MEMORANDUM **
Stuart Marcus McCoy appeals his 210-month sentence following conviction by jury trial for bank robbery in violation of 18 U.S.C. § 2113(a). We have jurisdiction pursuant to 18 U.S.C. § 3742(a), and we affirm.
McCoy first contends that the district court erred in its determination that his California conviction for grand theft from a person was a crime of violence, thus mandating application of the career offender provision under U.S.S.G. § 4B1.1. We review de novo a district court’s determination that defendant is a career offender. United States v. Riley, 183 F.3d 1155, 1157 (9th Cir.1999), cert. denied, 528 U.S. 1174, 120 S.Ct. 1204, 145 L.Ed.2d 1107 (2000).
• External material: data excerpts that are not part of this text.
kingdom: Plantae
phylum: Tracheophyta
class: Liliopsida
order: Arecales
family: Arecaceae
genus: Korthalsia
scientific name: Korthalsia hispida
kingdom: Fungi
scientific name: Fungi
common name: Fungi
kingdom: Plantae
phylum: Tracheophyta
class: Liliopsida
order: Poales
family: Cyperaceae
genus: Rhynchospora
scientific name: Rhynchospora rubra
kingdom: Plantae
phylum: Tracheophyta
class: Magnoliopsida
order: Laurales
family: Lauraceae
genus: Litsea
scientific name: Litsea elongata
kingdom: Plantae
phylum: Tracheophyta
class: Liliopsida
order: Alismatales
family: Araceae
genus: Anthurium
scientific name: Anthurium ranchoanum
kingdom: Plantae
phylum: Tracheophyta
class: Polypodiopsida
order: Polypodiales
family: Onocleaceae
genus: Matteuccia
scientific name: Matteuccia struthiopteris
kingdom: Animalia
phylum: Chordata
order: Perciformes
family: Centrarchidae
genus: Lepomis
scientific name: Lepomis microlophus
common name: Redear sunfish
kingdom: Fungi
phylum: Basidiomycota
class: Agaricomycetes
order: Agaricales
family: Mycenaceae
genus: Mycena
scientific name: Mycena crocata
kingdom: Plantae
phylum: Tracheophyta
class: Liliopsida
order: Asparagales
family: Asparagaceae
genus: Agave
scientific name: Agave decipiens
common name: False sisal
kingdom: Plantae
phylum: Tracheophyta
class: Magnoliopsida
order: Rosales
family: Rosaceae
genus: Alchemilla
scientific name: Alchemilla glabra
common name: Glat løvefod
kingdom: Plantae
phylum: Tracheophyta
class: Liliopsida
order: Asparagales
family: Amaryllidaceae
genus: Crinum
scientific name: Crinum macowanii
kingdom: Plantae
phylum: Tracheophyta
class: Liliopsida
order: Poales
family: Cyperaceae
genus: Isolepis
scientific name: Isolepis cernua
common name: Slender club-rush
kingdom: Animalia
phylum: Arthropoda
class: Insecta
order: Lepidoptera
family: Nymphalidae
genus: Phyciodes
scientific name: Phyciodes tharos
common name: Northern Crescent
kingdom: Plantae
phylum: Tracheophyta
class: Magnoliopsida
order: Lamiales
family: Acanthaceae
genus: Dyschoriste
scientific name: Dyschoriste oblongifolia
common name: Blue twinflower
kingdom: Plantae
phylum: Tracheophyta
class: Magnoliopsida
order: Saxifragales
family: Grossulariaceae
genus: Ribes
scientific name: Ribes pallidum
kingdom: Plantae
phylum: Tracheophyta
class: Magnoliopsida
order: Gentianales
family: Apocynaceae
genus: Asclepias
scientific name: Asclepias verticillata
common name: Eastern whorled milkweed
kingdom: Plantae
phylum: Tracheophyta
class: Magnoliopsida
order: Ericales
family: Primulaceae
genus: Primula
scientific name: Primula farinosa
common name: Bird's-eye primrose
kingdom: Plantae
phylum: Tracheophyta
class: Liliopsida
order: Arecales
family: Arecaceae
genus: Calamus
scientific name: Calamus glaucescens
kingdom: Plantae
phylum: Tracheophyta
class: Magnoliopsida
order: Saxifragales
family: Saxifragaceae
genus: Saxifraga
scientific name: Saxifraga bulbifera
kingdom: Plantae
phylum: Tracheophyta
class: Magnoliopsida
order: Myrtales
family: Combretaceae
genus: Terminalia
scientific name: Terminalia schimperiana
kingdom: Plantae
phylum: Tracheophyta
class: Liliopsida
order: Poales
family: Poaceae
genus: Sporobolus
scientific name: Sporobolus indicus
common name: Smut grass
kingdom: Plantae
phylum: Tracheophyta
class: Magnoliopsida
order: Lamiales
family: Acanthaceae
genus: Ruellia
We ruled in United States v. Wofford, 122 F.3d 787, 793-94 (9th Cir.1997), that “violent felony” for the purposes of § 924(e)(2)(B) included a California conviction for grand theft from a person, because the crime by definition presented “a serious potential risk of injury to another.” Id. McCoy contends that the career offender sentencing guideline requires a different analysis, one which focuses on the defendant’s actual charged conduct. We have previously rejected this argument in United States v. Young, 990 F.2d 469, 471-72 (9th Cir.1993) (holding that if a prior conviction is a crime of violence based on statutory elements, then career offender sentence enhancement allowed regardless of actual charged conduct of the defendant).
Under the categorical approach, McCoy’s prior conviction was a crime of violence. See Wofford, 122 F.3d at 793-94. Accordingly, the district court did not err in applying the career offender provision under U.S.S.G. § 4B1.1.
McCoy next contends that the district court should have awarded him a three-point adjustment for acceptance of responsibility. We review for clear error a district court’s determination of whether a defendant has accepted responsibility for his crime. United States v. McKinney, 15 F.3d 849, 852 (9th Cir.1994). Such determination is entitled to “great deference on review.” See U.S.S.G. § 3E1 .1 cmt. n. 5.
McCoy maintains that he only went to trial to preserve his right to appeal whether the Wofford ruling controlled the definition of “crime of violence” in U.S.S.G. § 4B1.2. However, McCoy did not need to go to trial to preserve his right to appeal his career offender determination. He *740could have pleaded guilty and then challenged the sentence imposed.1
Regardless of his reasons for going to trial, McCoy still bears the burden of showing how he evidenced an acceptance of responsibility for his actions. See United States v. Ochoa-Gaytan, 265 F.3d 837, 843 (9th Cir.2001). Nothing in the record suggests that McCoy is contrite or remorseful, nor does McCoy’s pre-trial conduct evidence any acceptance of responsibility for his actions. See id. at 842-43 (stating that while a district court cannot deny an acceptance of responsibility reduction because a defendant chooses to exercise his constitutional right to proceed to trial, the court may deny the reduction because of a lack of contrition).
Because McCoy has not clearly demonstrated that he was worthy of a reduction for acceptance of responsibility, we will not disturb the district court’s ruling. See United States v. Davis, 36 F.3d 1424, 1435-36 (9th Cir.1994) (affirming a denial of a reduction for acceptance of responsibility after finding “no affirmative evidence of contrition in the record” even though the defendant did not contest that he committed the offense, and went to trial only to present an entrapment defense).
AFFIRMED.
This disposition is not appropriate for publication and may not be cited to or by the courts of this circuit except as may be provided by Ninth Circuit Rule 36-3.
. McCoy’s plea agreement with the government would not have affected his right to appeal a career offender determination.